I am not real familar with these, I don't own one. Looks like a paco pad, but in the glued on square that typically (I assumed) has the Jacks Plastic Welding info, the square actually has a shop's name and phone number. I am going to call the shop to see if this was a rental or if they have any record of who might have bought them from their store, but if the owner can clearly identify I will be happy to coordinate its return. 

Anyone know where else besides the buzz I could post this on a lost/found board? I would actually feel guitly keeping this thing, I know how expensive they are. Later.


----------



## rivermanryan (Oct 30, 2003)

Jack has some of the shop labels on the pads where he sells the pads. I have one with the 4Corners label on it. I make sure I have my name and number on all my pads. Seems like a common theme in the lost & found. Take a sharpie and go to town some afternoon.
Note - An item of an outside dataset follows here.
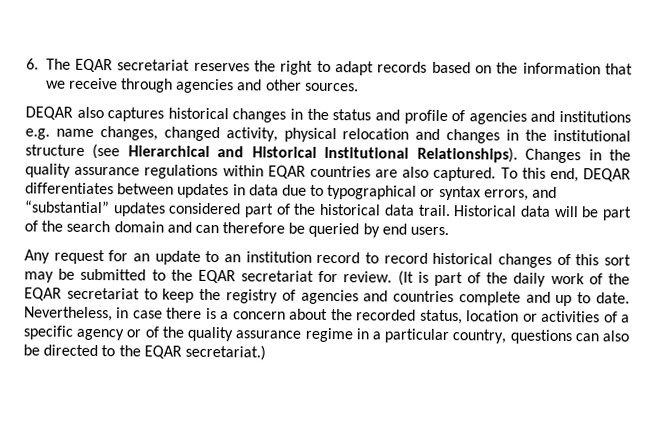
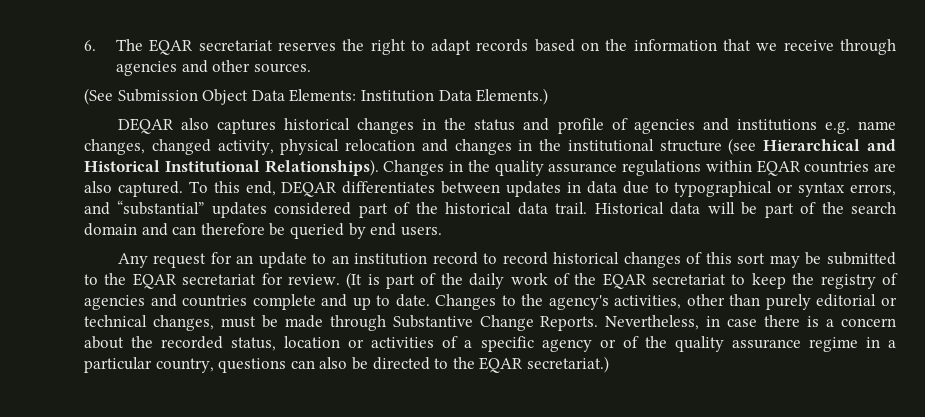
(359, 87) none -> [84,88,549,105] // (See Submission Object Data Elements: Institution Data Elements.)
(631, 298) none -> [435,294,897,310] [84,315,599,331] Changes to the agency's activities, other than purely editorial or technical changes, must be made through Substantive Change Reports.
If no one can make the claim, that is a score for you. Your slowly becoming a real rafter! Real rafters don't use thermorests!


----------



## pbowman (Feb 24, 2004)

*bump 2*

catwoman posted about a lot of raft flips that w/e at yarmony hole, anyone loose this paco pad??


----------



## catwoman (Jun 22, 2009)

Hey,
Those folks did lose a paco pad. I am trying to find them becuase I seem to have lost my wet suit in that ordeal; which I was pretty bummed about as I set off for WW last weekend. I had taken it out to help warm the cold folks, and am hoping they have it. They are from Breck, and I think the guide was named Eric, he is a river guide, and I think he works out of rancho. Let me know vis PM if you know how to get a hold of them.


----------



## pbowman (Feb 24, 2004)

*bump 3*

still have not heard from anyone on this paco pad. does anyone know the guide out of Rancho that catwoman refered to? if so, maybe mention this to him. later.


----------